- **EXERCISE GOAL**: Would you transcribe exactly the lines from the beginning of the records below through the line with "Yu, Chunmei Lu, Kuihua", both included, omitting the pictures?

Records drawn from a dataset
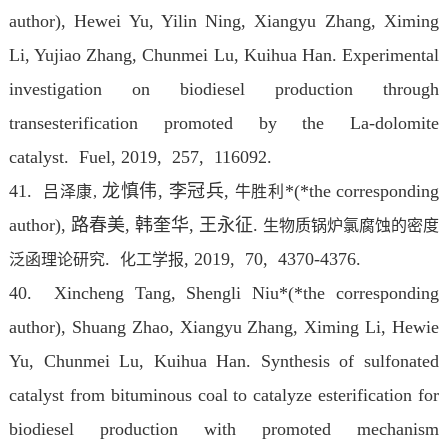
author), Hewei Yu, Yilin Ning, Xiangyu Zhang, Ximing
Li, Yujiao Zhang, Chunmei Lu, Kuihua Han. Experimental
investigation on biodiesel production through
transesterification promoted by the La-dolomite
catalyst. Fuel
, 2019, 257, 116092.
41.
龙慎伟, 李冠兵,
*(*the corresponding
吕泽康,
牛胜利
author), 路春美, 韩奎华, 王永征.
生物质锅炉氯腐蚀的密度
.
, 2019, 70, 4370-4376.
泛函理论研究
化工学报
40. Xincheng Tang, Shengli Niu*(*the corresponding
author), Shuang Zhao, Xiangyu Zhang, Ximing Li, Hewie
Yu, Chunmei Lu, Kuihua Han. Synthesis of sulfonated
catalyst from bituminous coal to catalyze esterification for
biodiesel production with promoted mechanism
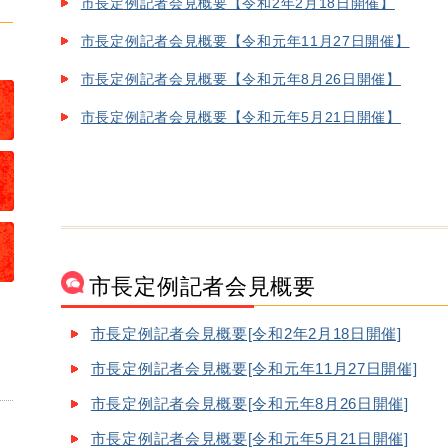
市長定例記者会見概要【令和2年2月18日開催】
市長定例記者会見概要【令和元年11月27日開催】
市長定例記者会見概要【令和元年8月26日開催】
市長定例記者会見概要【令和元年5月21日開催】
市長定例記者会見概要
市長定例記者会見概要[令和2年2月18日開催]
市長定例記者会見概要[令和元年11月27日開催]
市長定例記者会見概要[令和元年8月26日開催]
市長定例記者会見概要[令和元年5月21日開催]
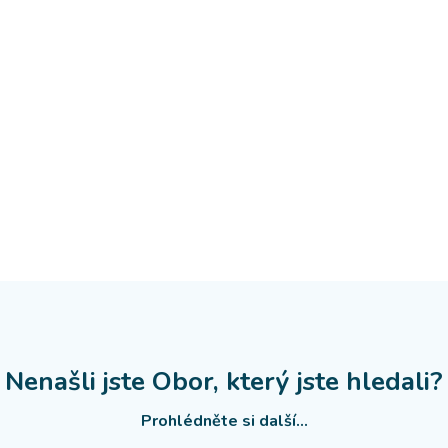
Nenašli jste Obor, který jste hledali?
Prohlédněte si další...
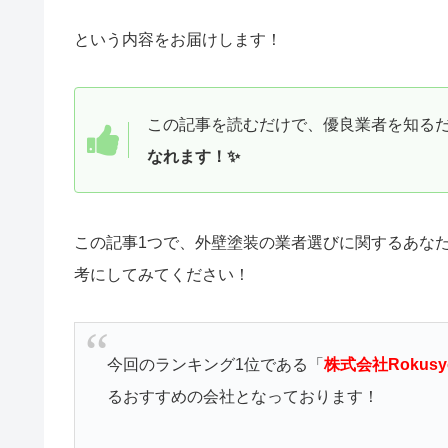
という内容をお届けします！
この記事を読むだけで、優良業者を知る
なれます！✨
この記事1つで、外壁塗装の業者選びに関するあな
考にしてみてください！
今回のランキング1位である「
株式会社Rokusyo
るおすすめの会社となっております！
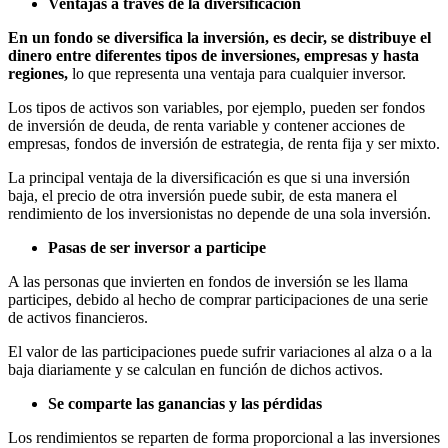
Ventajas a través de la diversificación
En un fondo se diversifica la inversión, es decir, se distribuye el
dinero entre diferentes tipos de inversiones, empresas y hasta
regiones,
lo que representa una ventaja para cualquier inversor.
Los tipos de activos son variables, por ejemplo, pueden ser fondos
de inversión de deuda, de renta variable y contener acciones de
empresas, fondos de inversión de estrategia, de renta fija y ser mixto.
La principal ventaja de la diversificación es que si una inversión
baja, el precio de otra inversión puede subir, de esta manera el
rendimiento de los inversionistas no depende de una sola inversión.
Pasas de ser inversor a participe
A las personas que invierten en fondos de inversión se les llama
participes, debido al hecho de comprar participaciones de una serie
de activos financieros.
El valor de las participaciones puede sufrir variaciones al alza o a la
baja diariamente y se calculan en función de dichos activos.
Se comparte las ganancias y las pérdidas
Los rendimientos se reparten de forma proporcional a las inversiones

- **OUTPUT FOR THIS EXERCISE**:
author), Hewei Yu, Yilin Ning, Xiangyu Zhang, Ximing
Li, Yujiao Zhang, Chunmei Lu, Kuihua Han. Experimental
investigation on biodiesel production through
transesterification promoted by the La-dolomite
catalyst. Fuel
, 2019, 257, 116092.
41.
龙慎伟, 李冠兵,
*(*the corresponding
吕泽康,
牛胜利
author), 路春美, 韩奎华, 王永征.
生物质锅炉氯腐蚀的密度
.
, 2019, 70, 4370-4376.
泛函理论研究
化工学报
40. Xincheng Tang, Shengli Niu*(*the corresponding
author), Shuang Zhao, Xiangyu Zhang, Ximing Li, Hewie
Yu, Chunmei Lu, Kuihua Han. Synthesis of sulfonated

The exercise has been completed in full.